O acidente ocorreu ontem, quando alguns habitantes de Afam-Itan, povoado do distrito de Oyigbo, próximo ao local da tragédia, recolhiam combustível de um vazamento no oleoduto, que, por causas ainda desconhecidas, explodiu, disseram porta-vozes da polícia.
Embora as fontes policiais tenham cifrado o número de mortos em cinco, o Comissariado para Energia e Recursos Naturais de Rivers, Ndubisi Nwankwo, confirmou as vinte vítimas mortais e especificou que os feridos, com graves queimaduras, foram internados em vários hospitais da área.
Os oleodutos nigerianos são freqüentemente perfurados por delinqüentes que roubam os combustíveis e os vendem no mercado negro, mas também são sabotados por grupos tribais e ecologistas que mantêm disputas com as multinacionais petroleiras que operam na região.

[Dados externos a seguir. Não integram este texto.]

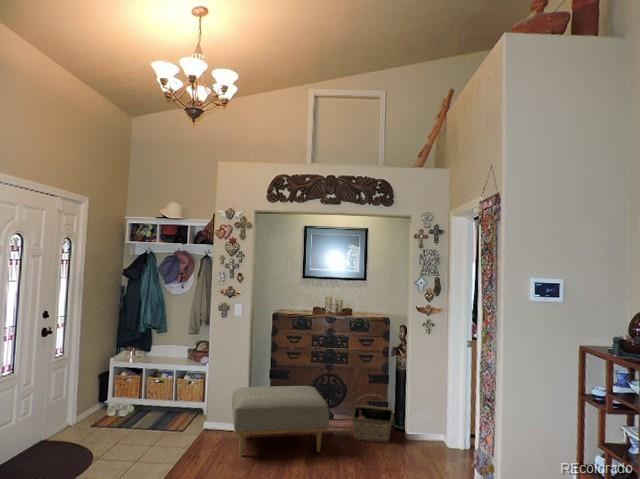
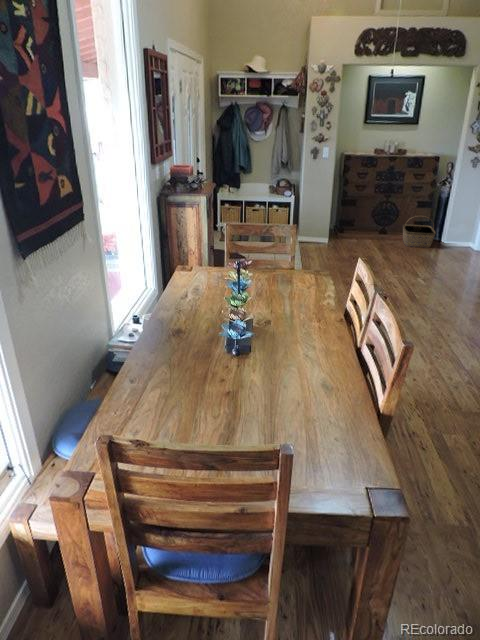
ottoman: present [232,386,329,456] -> none [322,211,399,256]

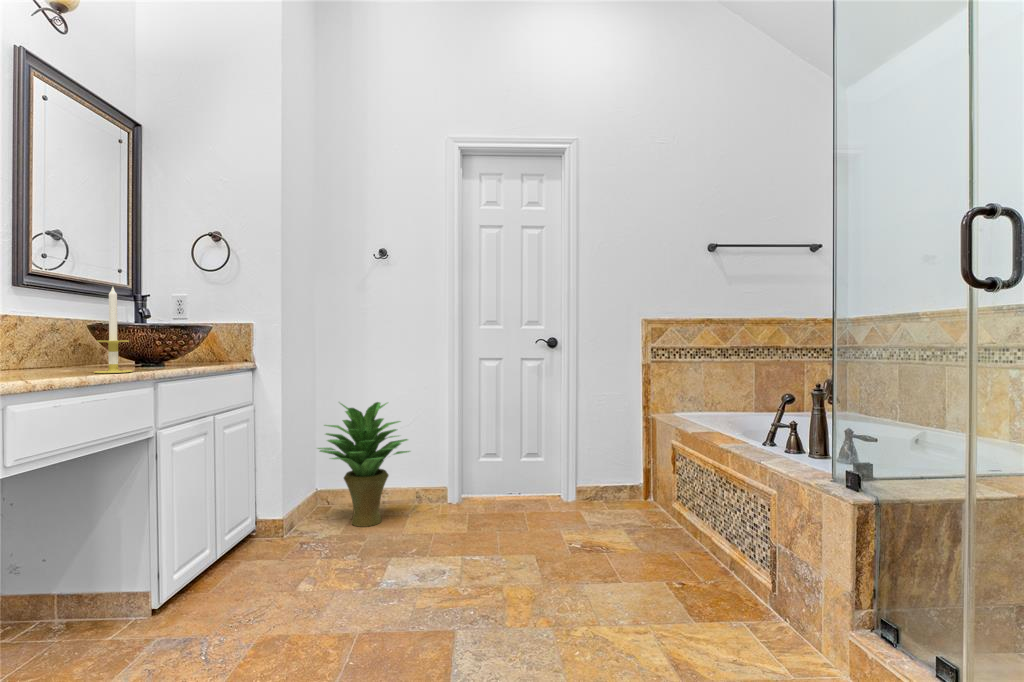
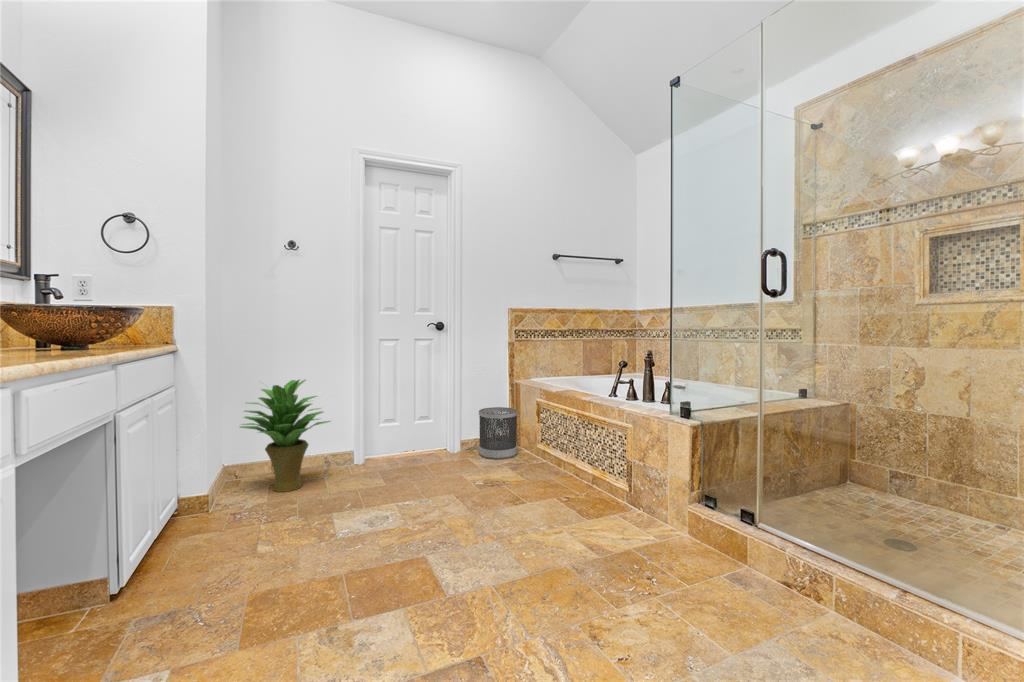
candle: present [94,287,132,373] -> none [41,264,87,355]
wastebasket: none [597,447,647,517] -> present [479,407,517,459]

A Nigéria, o maior produtor de petróleo da África e sexto mundial, é membro da Organização dos Países Exportadores de Petróleo (Opep), que lhe fixou uma cota de extração diária de 2,1 bilhão de barris.
A riqueza petrolífera da região não beneficia, no entanto, a população da área, que convive com o risco que perfurar um oleoduto implica.
O pior caso foi o registrado em 1998, quando mais de mil pessoas morreram queimadas em uma explosão no oleoduto na localidade de Jesse, situada 270 quilômetros ao sudeste de Lagos, a capital econômica nigeriana.